Powell's speech is expected to guide the public through the Fed's considerations in reassessing its inflation strategy, without giving away all the details on the changes themselves. Those would likely have to wait until the next Federal Open Market Committee meeting on Sept. 15-16, analysts say.

The formal changes would occur in the Fed's "Statement on Longer-Run Goals and Monetary Policy Strategy," which outlines the Fed's approach to meeting its dual mandate of stable prices and maximum employment.

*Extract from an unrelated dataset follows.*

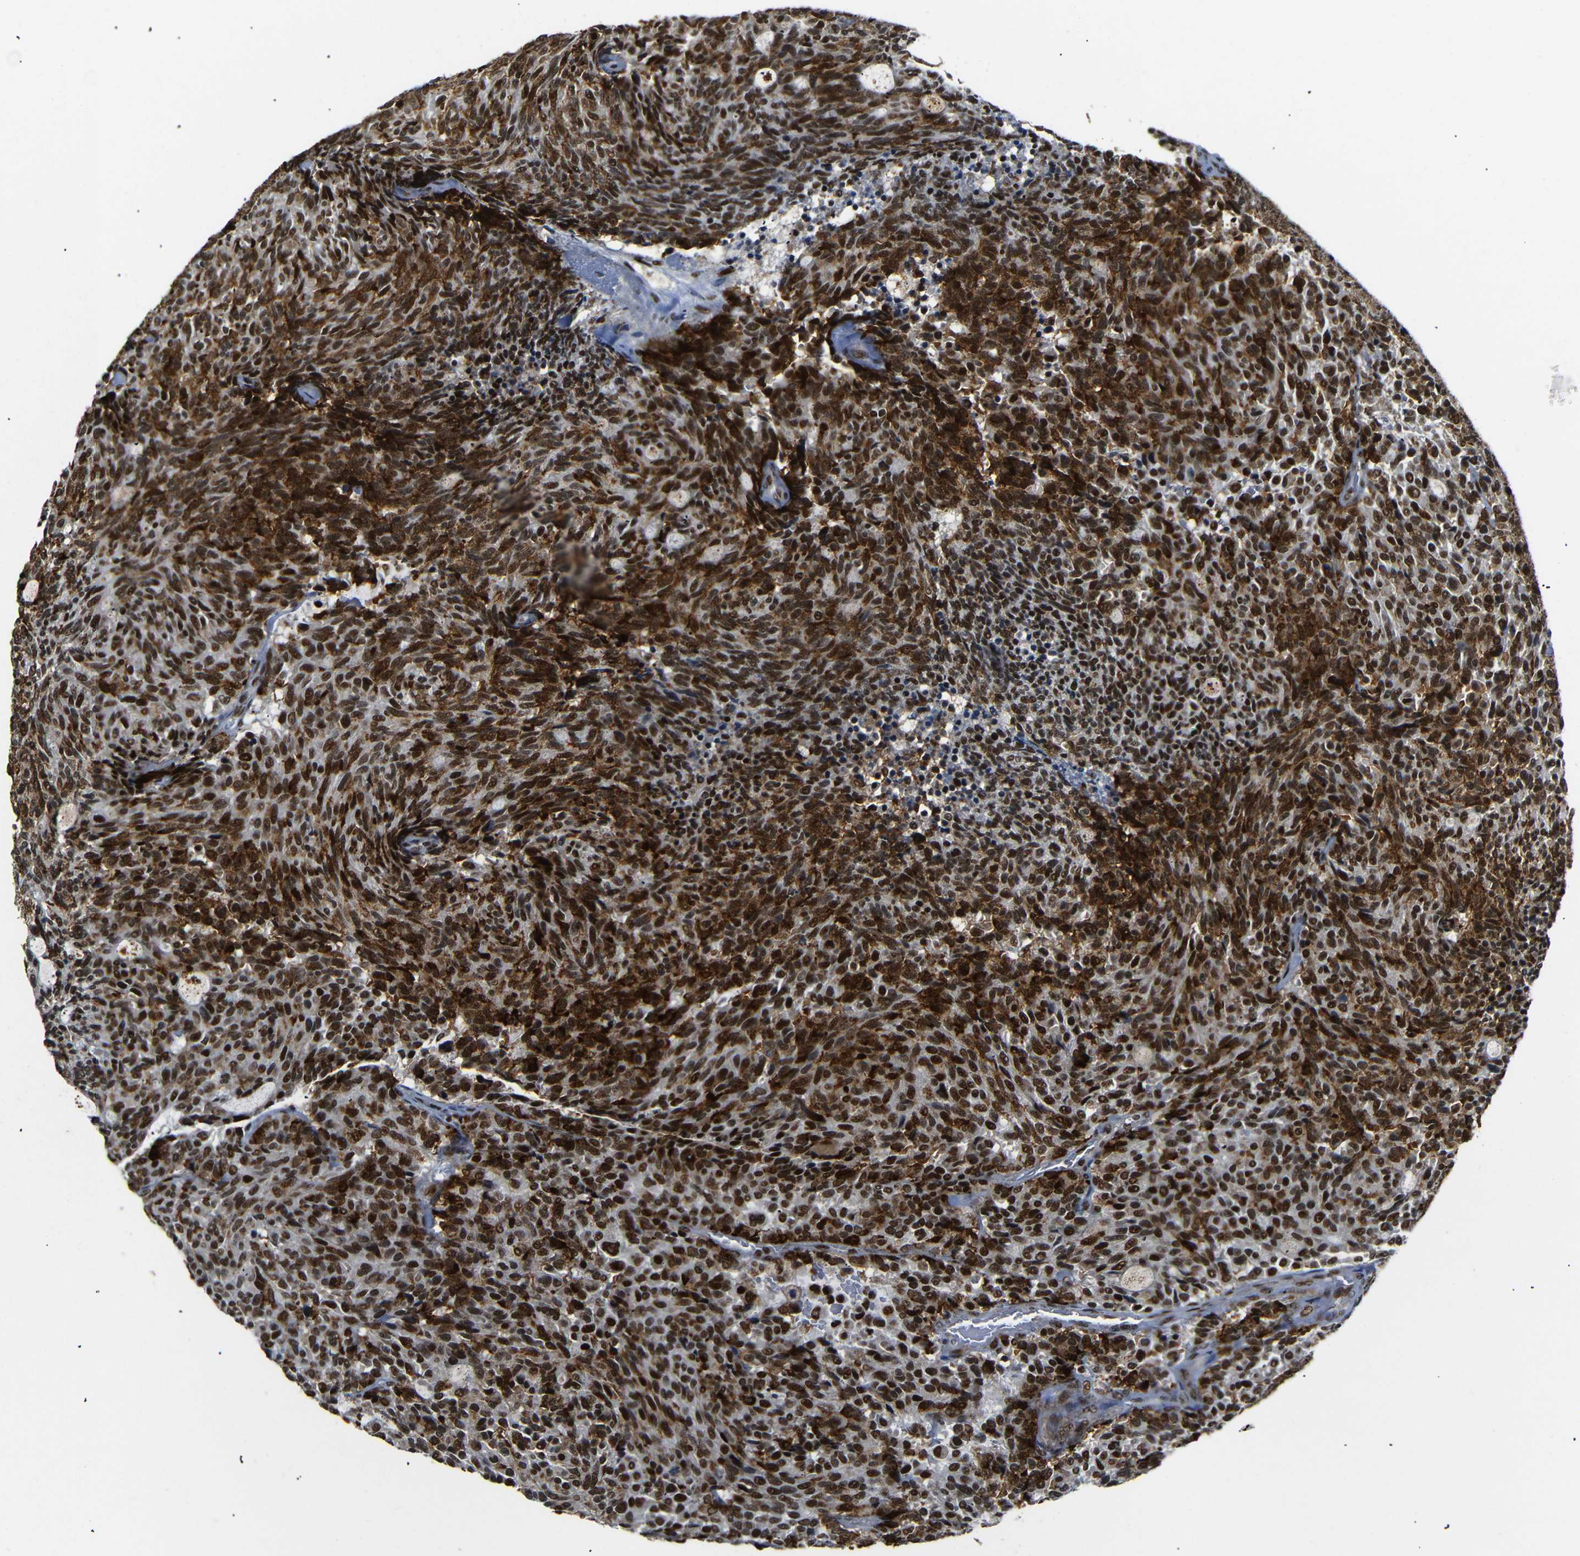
{"staining": {"intensity": "strong", "quantity": ">75%", "location": "nuclear"}, "tissue": "carcinoid", "cell_type": "Tumor cells", "image_type": "cancer", "snomed": [{"axis": "morphology", "description": "Carcinoid, malignant, NOS"}, {"axis": "topography", "description": "Pancreas"}], "caption": "High-power microscopy captured an immunohistochemistry photomicrograph of carcinoid, revealing strong nuclear expression in about >75% of tumor cells.", "gene": "SETDB2", "patient": {"sex": "female", "age": 54}}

The Fed, however, will likely avoid opting for any formal rules that would bind officials, current or future ones, to a mechanical process of setting interest rates. The changes will instead give the Fed "total discretion to do whatever it wants, whenever it wants," said Mickey Levy, chief economist for the Americas and Asia at Berenberg Capital Markets LLC.

"It wants to word it in a way that provides it with total flexibility but at the same time give the impression that it wants inflation to go above 2%," he said.

The action would then open the door to other policy changes that Fed officials have discussed, analysts say. Key among those is the Fed's so-called forward guidance on how long it will keep its benchmark rate at near-zero levels.

Right now, the FOMC's statement says it expects to keep rates unchanged until officials are "confident that the economy has weathered recent events" and is back on track. Fed officials have debated whether they should make that guidance more explicit, perhaps by giving a specific date or by outlining certain thresholds that economic data has to meet before a rate hike is considered.

And although Fed officials appear to have ruled out capping parts of the yield curve for now, they could restructure their current asset purchase program toward one explicitly aimed at keeping long-term yields low, said Markowska, the Jefferies economist. The primary rationale for the current program is still to support "smooth market functioning," even after the vast improvement in liquidity for Treasurys since March and April.

But a new QE program specifically designed to lower long-term rates and encourage borrowing could help the Fed convince markets that its new inflation approach is more than just talk, Markowska said.

"If you want a policy to be credible, you have to explain to the market what you're going to do differently," she said.